Man has devoted ages to developing harmonies in the combination of air waves, and he has reduced sound music to a science.
He has devoted all the ages of his being to the use of color in one way and another to please his eye, but only of late has he made any attempt to understand the science of light and color music.
The material civilization we have attained in comparison with the spiritual civilization we should attain is fairly well indicated by the vast difference between the crude and natural art of sound effects which is, so far, man’s most abstract achievement in art, and the incomparably finer and more ethereal art of light and color effects which will be one of the crowning achievements of man’s nobler future.
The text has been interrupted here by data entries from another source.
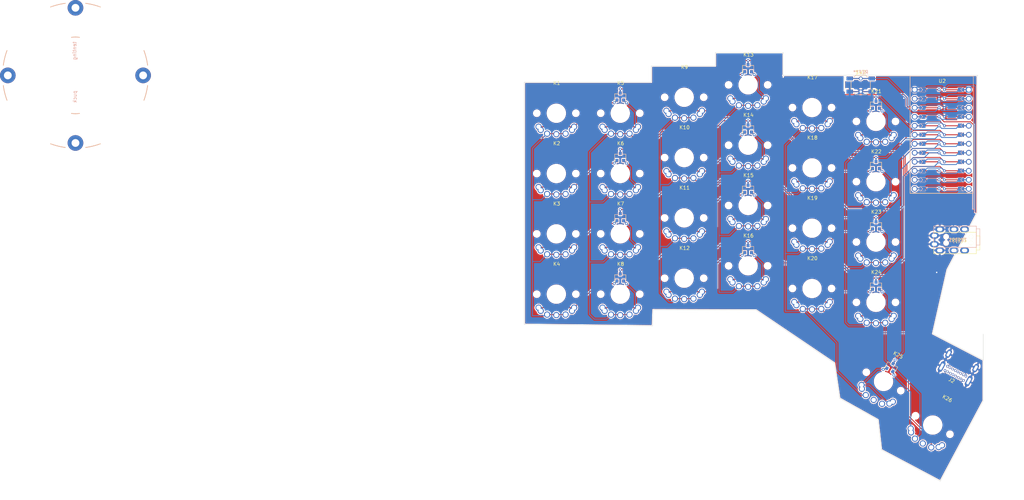
<source format=kicad_pcb>
(kicad_pcb (version 20221018) (generator pcbnew)

  (general
    (thickness 1.6)
  )

  (paper "A4")
  (layers
    (0 "F.Cu" signal)
    (31 "B.Cu" signal)
    (32 "B.Adhes" user "B.Adhesive")
    (33 "F.Adhes" user "F.Adhesive")
    (34 "B.Paste" user)
    (35 "F.Paste" user)
    (36 "B.SilkS" user "B.Silkscreen")
    (37 "F.SilkS" user "F.Silkscreen")
    (38 "B.Mask" user)
    (39 "F.Mask" user)
    (40 "Dwgs.User" user "User.Drawings")
    (41 "Cmts.User" user "User.Comments")
    (42 "Eco1.User" user "User.Eco1")
    (43 "Eco2.User" user "User.Eco2")
    (44 "Edge.Cuts" user)
    (45 "Margin" user)
    (46 "B.CrtYd" user "B.Courtyard")
    (47 "F.CrtYd" user "F.Courtyard")
    (48 "B.Fab" user)
    (49 "F.Fab" user)
    (50 "User.1" user)
    (51 "User.2" user)
    (52 "User.3" user)
    (53 "User.4" user)
    (54 "User.5" user)
    (55 "User.6" user)
    (56 "User.7" user)
    (57 "User.8" user)
    (58 "User.9" user)
  )

  (setup
    (pad_to_mask_clearance 0)
    (pcbplotparams
      (layerselection 0x00010fc_ffffffff)
      (plot_on_all_layers_selection 0x0000000_00000000)
      (disableapertmacros false)
      (usegerberextensions false)
      (usegerberattributes true)
      (usegerberadvancedattributes true)
      (creategerberjobfile true)
      (dashed_line_dash_ratio 12.000000)
      (dashed_line_gap_ratio 3.000000)
      (svgprecision 4)
      (plotframeref false)
      (viasonmask false)
      (mode 1)
      (useauxorigin false)
      (hpglpennumber 1)
      (hpglpenspeed 20)
      (hpglpendiameter 15.000000)
      (dxfpolygonmode true)
      (dxfimperialunits true)
      (dxfusepcbnewfont true)
      (psnegative false)
      (psa4output false)
      (plotreference true)
      (plotvalue true)
      (plotinvisibletext false)
      (sketchpadsonfab false)
      (subtractmaskfromsilk false)
      (outputformat 1)
      (mirror false)
      (drillshape 0)
      (scaleselection 1)
      (outputdirectory "./handfull-gerber")
    )
  )

  (net 0 "")
  (net 1 "dataT")
  (net 2 "dataR")
  (net 3 "row0")
  (net 4 "row1")
  (net 5 "row2")
  (net 6 "row3")
  (net 7 "row4")
  (net 8 "col5")
  (net 9 "col4")
  (net 10 "col3")
  (net 11 "col2")
  (net 12 "col1")
  (net 13 "col0")
  (net 14 "gnd")
  (net 15 "Net-(D1-A1)")
  (net 16 "Net-(D2-A1)")
  (net 17 "Net-(D3-A1)")
  (net 18 "Net-(D4-A1)")
  (net 19 "Net-(D1-A2)")
  (net 20 "Net-(D2-A2)")
  (net 21 "Net-(D3-A2)")
  (net 22 "Net-(D4-A2)")
  (net 23 "Net-(D6-A1)")
  (net 24 "Net-(D7-A1)")
  (net 25 "Net-(D8-A1)")
  (net 26 "Net-(D5-A1)")
  (net 27 "Net-(D6-A2)")
  (net 28 "Net-(D7-A2)")
  (net 29 "Net-(D8-A2)")
  (net 30 "Net-(D5-A2)")
  (net 31 "Net-(D10-A1)")
  (net 32 "Net-(D11-A1)")
  (net 33 "Net-(D12-A1)")
  (net 34 "Net-(D9-A1)")
  (net 35 "Net-(D10-A2)")
  (net 36 "Net-(D11-A2)")
  (net 37 "Net-(D12-A2)")
  (net 38 "Net-(D9-A2)")
  (net 39 "Net-(D14-A1)")
  (net 40 "Net-(D14-A2)")
  (net 41 "unconnected-(U2-8{slash}PB4-Pad11)")
  (net 42 "unconnected-(U2-9{slash}PB5-Pad12)")
  (net 43 "unconnected-(U2-10{slash}PB6-Pad13)")
  (net 44 "unconnected-(U2-16{slash}PB2-Pad14)")
  (net 45 "unconnected-(U2-14{slash}PB3-Pad15)")
  (net 46 "vcc")
  (net 47 "reset")
  (net 48 "unconnected-(U2-B0-Pad24)")
  (net 49 "unconnected-(J2-CC1-PadA5)")
  (net 50 "unconnected-(J2-SBU1-PadA8)")
  (net 51 "unconnected-(J2-CC2-PadB5)")
  (net 52 "unconnected-(J2-SBU2-PadB8)")

  (footprint "fingerpunch:gateron-ks27-choc-v1-reversible" (layer "F.Cu") (at 178.135 133.6 -28.2))

  (footprint "hillside_basic:SW_SPST_SKQG_WithStem" (layer "F.Cu") (at 171.71 50.06))

  (footprint "keyboard_reversible:promicro-slim" (layer "F.Cu") (at 194.5 64 -90))

  (footprint "fingerpunch:gateron-ks27-choc-v1-reversible" (layer "F.Cu") (at 86 92))

  (footprint "fingerpunch:gateron-ks27-choc-v1-reversible" (layer "F.Cu") (at 104 92))

  (footprint "fingerpunch:gateron-ks27-choc-v1-reversible" (layer "F.Cu") (at 140 101))

  (footprint "fingerpunch:gateron-ks27-choc-v1-reversible" (layer "F.Cu") (at 158 56.4))

  (footprint "fingerpunch:gateron-ks27-choc-v1-reversible-1.5" (layer "F.Cu") (at 191.987169 145.879029 -28.2))

  (footprint "fingerpunch:gateron-ks27-choc-v1-reversible" (layer "F.Cu") (at 122 87.5))

  (footprint "fingerpunch:gateron-ks27-choc-v1-reversible" (layer "F.Cu") (at 104 58))

  (footprint "hillside_basic:SOT-23" (layer "F.Cu") (at 104 104.3 90))

  (footprint "hillside_basic:SOT-23" (layer "F.Cu") (at 176 55.6 90))

  (footprint "fingerpunch:gateron-ks27-choc-v1-reversible" (layer "F.Cu") (at 176 94.3))

  (footprint "fingerpunch:gateron-ks27-choc-v1-reversible" (layer "F.Cu") (at 140 67))

  (footprint "hillside:MJ-4PP-9" (layer "F.Cu")
    (tstamp 6a149163-c1b7-40f8-8a91-c0d5449da7b2)
    (at 192.26 94.57 90)
    (property "Config" "Wired")
    (property "Sheetfile" "handfull.kicad_sch")
    (property "Sheetname" "")
    (property "ki_description" "Audio Jack, 4 Poles (TRRS)")
    (property "ki_keywords" "audio jack receptacle stereo headphones TRRS connector")
    (path "/0ae47eec-011f-436c-b7c3-581da45bea70")
    (attr through_hole)
    (fp_text reference "J5" (at -1.99 10.82 90) (layer "F.Fab")
        (effects (font (size 1 1) (thickness 0.15)))
      (tstamp 46766f0c-dd1c-4580-9503-fd765db88943)
    )
    (fp_text value "TRRS" (at 1 -1.8 90) (layer "F.Fab") hide
        (effects (font (size 1 1) (thickness 0.15)))
      (tstamp db62bc51-9e23-4f50-8ea5-5217ebd23e4c)
    )
    (fp_text user "TR(R)S" (at 0.81 6.76) (layer "B.SilkS")
        (effects (font (size 1 1) (thickness 0.15)) (justify mirror))
      (tstamp 57ca2546-c8d4-4741-93dd-8e3ffd14f723)
    )
    (fp_text user "TR(R)S" (at 0.79 6.81) (layer "F.SilkS")
        (effects (font (size 1 1) (thickness 0.15)))
      (tstamp 09b99385-1e58-46ef-b1d3-f0f61392256f)
    )
    (fp_line (start -1.25 0) (end 4.75 0)
      (stroke (width 0.15) (type solid)) (layer "B.SilkS") (tstamp 97ad6ec4-1998-40be-91fc-3ccfaac3f12c))
    (fp_line (start -1.25 12) (end -1.25 0)
      (stroke (width 0.15) (type solid)) (layer "B.SilkS") (tstamp 1323c9a5-33ac-4142-b7e1-5af634ebaf62))
    (fp_line (start -0.6 13) (end -0.6 12)
      (stroke (width 0.12) (type solid)) (layer "B.SilkS") (tstamp 2f733bfa-6e4a-44d6-bc99-427d67b066f7))
    (fp_line (start 4 12) (end 4 13)
      (stroke (width 0.12) (type solid)) (layer "B.SilkS") (tstamp 9886983b-de61-436d-a295-47fac34a6032))
    (fp_line (start 4 13) (end -0.6 13)
      (stroke (width 0.12) (type solid)) (layer "B.SilkS") (tstamp 7ddf4c89-355d-4a50-acc0-f0fcde49267f))
    (fp_line (start 4.75 0) (end 4.75 12)
      (stroke (width 0.15) (type solid)) (layer "B.SilkS") (tstamp 
... [1439863 chars truncated]
</source>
The painter of easel pictures arrogates to himself the name artist and to his work the phrase fine art. He looks down upon the house painter, the dressmaker, and the interior decorator.
Yet as compared with those who clothe our bodies and decorate our homes in harmonies of line and color the painter of easel pictures cuts very little figure in life; he plays his part but much of his inspiration is drawn from the work of the other two.
It should never be forgotten that in all the great portraits of the world the clothes and the interiors that furnish the beautiful color schemes preceded the pictures often by generations.
The costumer and the decorator work year in and year out, from generation to generation, throughout the centuries, with not so much as a thought of the painter in the corner with his little canvas, faithfully copying.
Now and then a great painter, a great sculptor, takes off his coat, turns workman for the moment and makes sculptures for buildings, paints pictures on walls, devises costumes, and contributes to making our environment more beautiful.